GIVEN PASSAGE
If you’ve read the last few posts, you know that we have had a pretty special time in Suwarrow National Park in the Northern Cook Islands. The girls have been tasked with more writing projects lately and I was really pleased with the work they put into the recent posts. Thanks for all the very nice comments, we have read them all to the girls. We will be replying to comments and adding pictures when we find our next internet connection which might be Niue.
We were extremely lucky to have Suwarrow all to ourselves for a week. This atoll was home to Tom Neal in the 60’s and 70’s and his time there was the subject of his book, An Island to Oneself. These days, I imagine that it is a bit of a conundrum for the Cook Islands government. Extremely important to the oceanic and avian wildlife and a nice rest stop for cruisers on their way west or north, it is also costly to manage and brings in very little money; likely, it is deep in the hole with what they have to pay the rangers to live out there for 5 months a year to keep an eye on things, track wildlife populations, clean up trash and check in and out cruisers who come through. It only cost is $50 USD to check into Suwarrow for a maximum of 14 days, multiply that by the 106 boats that came in this year and that isn’t paying for much. Yes, it does seem that we are one of the last, if not, the last boat through there this year. Closing down National Parks again!
The Suwarrow Atoll is very restricted and rightfully so. It’s only open from June 1st through October 31st and you are only allowed to anchor your boat in one anchorage which is small, fairly deep and strewn with coral heads which like to snag your anchor chain. You can’t anchor anywhere else in this atoll. If you want to go check out another location you need permission from the Rangers and you better have a good dinghy and good weather so that the ride isn’t too bumpy. In general you’re not allowed to step foot on any other island other than Anchorage Island unless accompanied by a Ranger.

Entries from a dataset
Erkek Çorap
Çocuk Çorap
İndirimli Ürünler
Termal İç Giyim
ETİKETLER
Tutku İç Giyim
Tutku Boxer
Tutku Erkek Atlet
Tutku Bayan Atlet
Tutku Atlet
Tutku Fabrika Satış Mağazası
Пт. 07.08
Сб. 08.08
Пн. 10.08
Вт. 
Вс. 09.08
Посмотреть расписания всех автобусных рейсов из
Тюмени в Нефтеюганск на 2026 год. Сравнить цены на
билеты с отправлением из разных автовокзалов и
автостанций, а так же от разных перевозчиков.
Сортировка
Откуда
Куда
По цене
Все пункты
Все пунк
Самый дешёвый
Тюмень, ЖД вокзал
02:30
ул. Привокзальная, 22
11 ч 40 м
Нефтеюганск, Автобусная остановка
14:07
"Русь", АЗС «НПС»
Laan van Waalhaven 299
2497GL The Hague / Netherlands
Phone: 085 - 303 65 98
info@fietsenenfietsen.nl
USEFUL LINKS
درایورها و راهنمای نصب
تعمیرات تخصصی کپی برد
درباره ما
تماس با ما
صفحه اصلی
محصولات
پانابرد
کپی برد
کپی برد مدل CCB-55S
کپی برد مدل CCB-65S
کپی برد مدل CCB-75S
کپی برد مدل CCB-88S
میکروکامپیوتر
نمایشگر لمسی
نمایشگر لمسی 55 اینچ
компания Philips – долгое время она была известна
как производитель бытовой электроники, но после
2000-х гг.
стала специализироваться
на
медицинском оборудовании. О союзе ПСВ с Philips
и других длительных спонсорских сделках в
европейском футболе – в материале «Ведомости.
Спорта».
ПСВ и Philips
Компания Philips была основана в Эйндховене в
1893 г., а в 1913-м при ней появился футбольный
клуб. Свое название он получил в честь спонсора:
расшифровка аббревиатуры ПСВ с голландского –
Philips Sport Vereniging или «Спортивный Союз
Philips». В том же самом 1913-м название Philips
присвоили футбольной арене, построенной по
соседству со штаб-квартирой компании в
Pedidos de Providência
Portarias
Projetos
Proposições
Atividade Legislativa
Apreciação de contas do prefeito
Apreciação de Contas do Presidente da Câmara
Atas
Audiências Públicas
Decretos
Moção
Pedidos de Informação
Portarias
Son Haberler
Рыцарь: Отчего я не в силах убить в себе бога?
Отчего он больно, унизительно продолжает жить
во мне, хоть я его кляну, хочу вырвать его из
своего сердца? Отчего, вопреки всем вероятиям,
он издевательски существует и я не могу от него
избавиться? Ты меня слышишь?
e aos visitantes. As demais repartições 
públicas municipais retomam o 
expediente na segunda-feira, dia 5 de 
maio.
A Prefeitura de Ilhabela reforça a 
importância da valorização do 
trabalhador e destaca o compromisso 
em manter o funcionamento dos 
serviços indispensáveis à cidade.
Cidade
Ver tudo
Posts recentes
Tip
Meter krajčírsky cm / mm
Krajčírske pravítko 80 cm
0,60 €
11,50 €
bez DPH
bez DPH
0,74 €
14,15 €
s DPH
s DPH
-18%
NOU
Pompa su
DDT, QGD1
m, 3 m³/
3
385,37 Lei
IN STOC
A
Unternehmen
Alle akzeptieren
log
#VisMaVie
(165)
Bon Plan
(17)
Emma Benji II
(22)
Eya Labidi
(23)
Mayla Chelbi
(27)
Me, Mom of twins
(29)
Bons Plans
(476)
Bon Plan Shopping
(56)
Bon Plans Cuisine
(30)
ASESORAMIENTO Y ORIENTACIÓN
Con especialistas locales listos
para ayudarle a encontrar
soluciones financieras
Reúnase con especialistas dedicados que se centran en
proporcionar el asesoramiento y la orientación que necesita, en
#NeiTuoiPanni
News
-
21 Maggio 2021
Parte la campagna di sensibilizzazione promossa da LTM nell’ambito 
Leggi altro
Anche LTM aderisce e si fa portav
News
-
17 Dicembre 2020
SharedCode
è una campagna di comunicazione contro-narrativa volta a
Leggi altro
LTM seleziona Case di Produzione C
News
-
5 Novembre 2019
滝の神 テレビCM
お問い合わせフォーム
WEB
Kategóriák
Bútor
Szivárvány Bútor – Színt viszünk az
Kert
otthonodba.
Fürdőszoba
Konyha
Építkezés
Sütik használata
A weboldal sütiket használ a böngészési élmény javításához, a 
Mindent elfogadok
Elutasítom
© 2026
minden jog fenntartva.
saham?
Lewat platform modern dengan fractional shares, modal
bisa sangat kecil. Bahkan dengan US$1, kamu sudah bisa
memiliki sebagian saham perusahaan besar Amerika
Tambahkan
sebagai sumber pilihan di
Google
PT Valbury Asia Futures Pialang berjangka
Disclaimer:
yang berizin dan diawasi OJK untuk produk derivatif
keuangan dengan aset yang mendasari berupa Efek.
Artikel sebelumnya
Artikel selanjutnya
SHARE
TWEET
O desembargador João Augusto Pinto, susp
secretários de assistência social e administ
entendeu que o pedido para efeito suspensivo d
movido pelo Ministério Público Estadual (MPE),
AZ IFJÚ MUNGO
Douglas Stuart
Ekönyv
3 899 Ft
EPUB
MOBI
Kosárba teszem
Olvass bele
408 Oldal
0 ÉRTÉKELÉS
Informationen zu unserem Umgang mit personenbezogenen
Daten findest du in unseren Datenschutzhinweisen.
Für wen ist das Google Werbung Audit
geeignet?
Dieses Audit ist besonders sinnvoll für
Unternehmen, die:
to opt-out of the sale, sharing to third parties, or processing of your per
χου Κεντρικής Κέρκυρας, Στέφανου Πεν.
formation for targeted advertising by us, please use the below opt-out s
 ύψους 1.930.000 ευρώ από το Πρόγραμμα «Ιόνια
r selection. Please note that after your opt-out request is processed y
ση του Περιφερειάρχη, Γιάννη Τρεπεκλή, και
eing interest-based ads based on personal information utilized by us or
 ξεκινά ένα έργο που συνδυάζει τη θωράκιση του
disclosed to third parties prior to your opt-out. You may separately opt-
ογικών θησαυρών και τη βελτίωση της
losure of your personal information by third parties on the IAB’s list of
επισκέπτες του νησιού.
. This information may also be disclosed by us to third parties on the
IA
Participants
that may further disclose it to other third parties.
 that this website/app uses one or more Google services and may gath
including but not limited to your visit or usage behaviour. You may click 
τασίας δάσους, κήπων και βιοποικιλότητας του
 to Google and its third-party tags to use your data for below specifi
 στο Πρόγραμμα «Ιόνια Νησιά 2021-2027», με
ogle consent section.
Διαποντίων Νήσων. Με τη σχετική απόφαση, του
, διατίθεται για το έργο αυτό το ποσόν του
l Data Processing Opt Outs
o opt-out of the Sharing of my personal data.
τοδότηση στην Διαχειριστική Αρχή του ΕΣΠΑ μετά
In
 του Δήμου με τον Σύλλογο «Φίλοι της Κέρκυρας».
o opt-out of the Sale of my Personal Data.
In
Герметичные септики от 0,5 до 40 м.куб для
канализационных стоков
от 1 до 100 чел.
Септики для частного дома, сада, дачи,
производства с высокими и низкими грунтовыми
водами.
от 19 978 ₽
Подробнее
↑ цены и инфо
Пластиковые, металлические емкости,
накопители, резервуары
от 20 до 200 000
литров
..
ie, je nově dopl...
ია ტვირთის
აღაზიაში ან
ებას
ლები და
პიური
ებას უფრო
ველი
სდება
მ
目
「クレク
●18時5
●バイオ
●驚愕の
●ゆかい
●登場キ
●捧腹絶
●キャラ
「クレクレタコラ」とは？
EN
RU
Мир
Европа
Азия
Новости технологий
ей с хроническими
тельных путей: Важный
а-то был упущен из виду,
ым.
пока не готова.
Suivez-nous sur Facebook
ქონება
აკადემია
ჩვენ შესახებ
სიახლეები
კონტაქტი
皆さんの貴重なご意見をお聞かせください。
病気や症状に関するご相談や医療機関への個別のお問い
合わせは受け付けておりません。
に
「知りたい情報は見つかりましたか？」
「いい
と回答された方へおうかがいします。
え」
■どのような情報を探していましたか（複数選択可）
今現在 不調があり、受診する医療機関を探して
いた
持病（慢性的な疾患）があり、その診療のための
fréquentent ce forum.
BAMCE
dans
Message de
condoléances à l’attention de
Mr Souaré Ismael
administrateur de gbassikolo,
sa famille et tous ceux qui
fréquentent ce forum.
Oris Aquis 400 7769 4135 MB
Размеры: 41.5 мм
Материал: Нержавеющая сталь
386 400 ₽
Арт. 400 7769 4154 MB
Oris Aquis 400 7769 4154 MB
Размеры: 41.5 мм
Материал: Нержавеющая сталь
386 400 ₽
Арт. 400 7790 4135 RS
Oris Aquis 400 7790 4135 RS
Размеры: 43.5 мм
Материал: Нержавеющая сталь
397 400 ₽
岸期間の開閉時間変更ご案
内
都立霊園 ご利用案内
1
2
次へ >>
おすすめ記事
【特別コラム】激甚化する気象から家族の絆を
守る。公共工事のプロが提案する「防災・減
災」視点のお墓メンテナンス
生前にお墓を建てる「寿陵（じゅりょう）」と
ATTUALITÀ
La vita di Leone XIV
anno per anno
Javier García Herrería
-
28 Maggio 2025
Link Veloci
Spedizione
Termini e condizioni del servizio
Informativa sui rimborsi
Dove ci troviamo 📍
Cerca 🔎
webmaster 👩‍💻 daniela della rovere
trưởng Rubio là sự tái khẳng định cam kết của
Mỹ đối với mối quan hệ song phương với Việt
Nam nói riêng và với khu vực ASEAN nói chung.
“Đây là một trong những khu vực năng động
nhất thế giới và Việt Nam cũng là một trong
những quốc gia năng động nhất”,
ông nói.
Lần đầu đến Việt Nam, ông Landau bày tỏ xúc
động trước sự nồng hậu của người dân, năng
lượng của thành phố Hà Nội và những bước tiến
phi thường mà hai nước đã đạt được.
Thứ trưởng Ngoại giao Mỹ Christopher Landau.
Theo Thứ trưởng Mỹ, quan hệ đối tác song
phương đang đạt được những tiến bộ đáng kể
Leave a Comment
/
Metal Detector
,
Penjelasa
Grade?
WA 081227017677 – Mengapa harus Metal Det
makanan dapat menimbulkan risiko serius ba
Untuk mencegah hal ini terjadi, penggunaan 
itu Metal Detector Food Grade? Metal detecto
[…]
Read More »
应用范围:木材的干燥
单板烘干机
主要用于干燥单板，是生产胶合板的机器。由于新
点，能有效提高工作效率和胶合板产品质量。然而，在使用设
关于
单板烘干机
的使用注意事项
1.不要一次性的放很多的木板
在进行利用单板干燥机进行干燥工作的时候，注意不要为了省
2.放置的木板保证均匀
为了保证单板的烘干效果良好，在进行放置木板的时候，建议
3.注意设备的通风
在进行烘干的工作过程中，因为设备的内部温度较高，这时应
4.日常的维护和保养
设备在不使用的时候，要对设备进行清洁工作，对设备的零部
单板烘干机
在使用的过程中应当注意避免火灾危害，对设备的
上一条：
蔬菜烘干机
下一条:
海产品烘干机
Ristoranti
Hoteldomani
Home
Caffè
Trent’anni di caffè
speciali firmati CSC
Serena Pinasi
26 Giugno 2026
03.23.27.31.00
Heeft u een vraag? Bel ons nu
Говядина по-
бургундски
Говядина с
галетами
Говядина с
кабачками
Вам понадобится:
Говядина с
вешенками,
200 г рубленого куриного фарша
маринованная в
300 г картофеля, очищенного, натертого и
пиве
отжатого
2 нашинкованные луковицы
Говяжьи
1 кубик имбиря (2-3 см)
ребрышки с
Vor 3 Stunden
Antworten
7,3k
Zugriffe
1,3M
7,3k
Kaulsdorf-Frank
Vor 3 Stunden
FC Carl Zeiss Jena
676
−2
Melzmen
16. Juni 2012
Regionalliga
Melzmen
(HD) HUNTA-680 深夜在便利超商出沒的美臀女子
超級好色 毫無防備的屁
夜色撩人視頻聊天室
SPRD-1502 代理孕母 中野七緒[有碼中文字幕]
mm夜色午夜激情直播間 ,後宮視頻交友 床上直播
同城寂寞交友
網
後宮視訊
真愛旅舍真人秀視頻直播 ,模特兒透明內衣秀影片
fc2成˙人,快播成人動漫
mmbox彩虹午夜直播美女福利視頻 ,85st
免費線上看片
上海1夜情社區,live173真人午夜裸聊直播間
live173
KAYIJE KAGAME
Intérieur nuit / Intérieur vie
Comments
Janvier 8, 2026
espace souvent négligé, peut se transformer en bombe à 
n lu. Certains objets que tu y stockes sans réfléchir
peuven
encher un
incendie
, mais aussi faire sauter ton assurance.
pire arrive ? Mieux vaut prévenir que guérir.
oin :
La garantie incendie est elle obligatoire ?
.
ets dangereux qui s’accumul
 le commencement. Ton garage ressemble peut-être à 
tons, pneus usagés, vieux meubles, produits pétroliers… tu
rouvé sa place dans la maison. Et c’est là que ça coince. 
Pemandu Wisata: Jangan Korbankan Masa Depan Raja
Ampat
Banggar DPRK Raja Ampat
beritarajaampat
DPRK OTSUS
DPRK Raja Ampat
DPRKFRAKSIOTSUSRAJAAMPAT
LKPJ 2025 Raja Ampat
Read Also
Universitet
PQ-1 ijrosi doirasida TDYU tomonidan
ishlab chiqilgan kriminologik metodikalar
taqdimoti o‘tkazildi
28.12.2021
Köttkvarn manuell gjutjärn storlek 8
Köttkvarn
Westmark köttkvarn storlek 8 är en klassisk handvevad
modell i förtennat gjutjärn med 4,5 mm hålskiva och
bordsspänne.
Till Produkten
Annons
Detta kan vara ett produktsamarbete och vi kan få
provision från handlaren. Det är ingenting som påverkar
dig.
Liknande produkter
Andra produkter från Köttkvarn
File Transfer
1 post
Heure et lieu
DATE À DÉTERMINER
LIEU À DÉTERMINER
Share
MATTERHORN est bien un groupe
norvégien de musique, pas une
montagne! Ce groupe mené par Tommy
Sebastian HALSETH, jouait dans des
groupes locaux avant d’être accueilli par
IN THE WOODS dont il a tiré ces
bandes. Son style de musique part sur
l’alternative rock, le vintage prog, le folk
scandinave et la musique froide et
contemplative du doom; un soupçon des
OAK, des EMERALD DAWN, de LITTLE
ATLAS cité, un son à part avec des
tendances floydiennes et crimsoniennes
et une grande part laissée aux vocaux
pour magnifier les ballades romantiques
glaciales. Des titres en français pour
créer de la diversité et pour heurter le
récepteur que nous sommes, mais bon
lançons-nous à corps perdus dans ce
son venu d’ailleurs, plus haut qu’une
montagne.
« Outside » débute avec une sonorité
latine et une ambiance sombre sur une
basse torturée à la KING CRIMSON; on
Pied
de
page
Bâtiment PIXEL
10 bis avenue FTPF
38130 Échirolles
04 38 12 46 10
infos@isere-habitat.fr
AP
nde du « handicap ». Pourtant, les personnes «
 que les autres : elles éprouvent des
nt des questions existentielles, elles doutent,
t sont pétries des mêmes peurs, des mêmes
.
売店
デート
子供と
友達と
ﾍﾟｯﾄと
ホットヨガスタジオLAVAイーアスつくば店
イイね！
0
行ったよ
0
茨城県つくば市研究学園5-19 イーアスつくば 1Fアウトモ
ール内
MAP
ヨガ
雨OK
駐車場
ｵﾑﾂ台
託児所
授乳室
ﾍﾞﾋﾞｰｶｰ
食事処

WHAT TO WORK ON
[a] Write out the entire blog post about Suwarrow word for word.
[b] Give again, word for word, the records from their first line up to and including the line with "Посмотреть расписания всех".
The blog post about Suwarrow and the records are separate, unrelated material.

ANSWERS TO EACH TASK
[a]
If you’ve read the last few posts, you know that we have had a pretty special time in Suwarrow National Park in the Northern Cook Islands. The girls have been tasked with more writing projects lately and I was really pleased with the work they put into the recent posts. Thanks for all the very nice comments, we have read them all to the girls. We will be replying to comments and adding pictures when we find our next internet connection which might be Niue.
We were extremely lucky to have Suwarrow all to ourselves for a week. This atoll was home to Tom Neal in the 60’s and 70’s and his time there was the subject of his book, An Island to Oneself. These days, I imagine that it is a bit of a conundrum for the Cook Islands government. Extremely important to the oceanic and avian wildlife and a nice rest stop for cruisers on their way west or north, it is also costly to manage and brings in very little money; likely, it is deep in the hole with what they have to pay the rangers to live out there for 5 months a year to keep an eye on things, track wildlife populations, clean up trash and check in and out cruisers who come through. It only cost is $50 USD to check into Suwarrow for a maximum of 14 days, multiply that by the 106 boats that came in this year and that isn’t paying for much. Yes, it does seem that we are one of the last, if not, the last boat through there this year. Closing down National Parks again!
The Suwarrow Atoll is very restricted and rightfully so. It’s only open from June 1st through October 31st and you are only allowed to anchor your boat in one anchorage which is small, fairly deep and strewn with coral heads which like to snag your anchor chain. You can’t anchor anywhere else in this atoll. If you want to go check out another location you need permission from the Rangers and you better have a good dinghy and good weather so that the ride isn’t too bumpy. In general you’re not allowed to step foot on any other island other than Anchorage Island unless accompanied by a Ranger.

[b]
Erkek Çorap
Çocuk Çorap
İndirimli Ürünler
Termal İç Giyim
ETİKETLER
Tutku İç Giyim
Tutku Boxer
Tutku Erkek Atlet
Tutku Bayan Atlet
Tutku Atlet
Tutku Fabrika Satış Mağazası
Пт. 07.08
Сб. 08.08
Пн. 10.08
Вт. 
Вс. 09.08
Посмотреть расписания всех автобусных рейсов из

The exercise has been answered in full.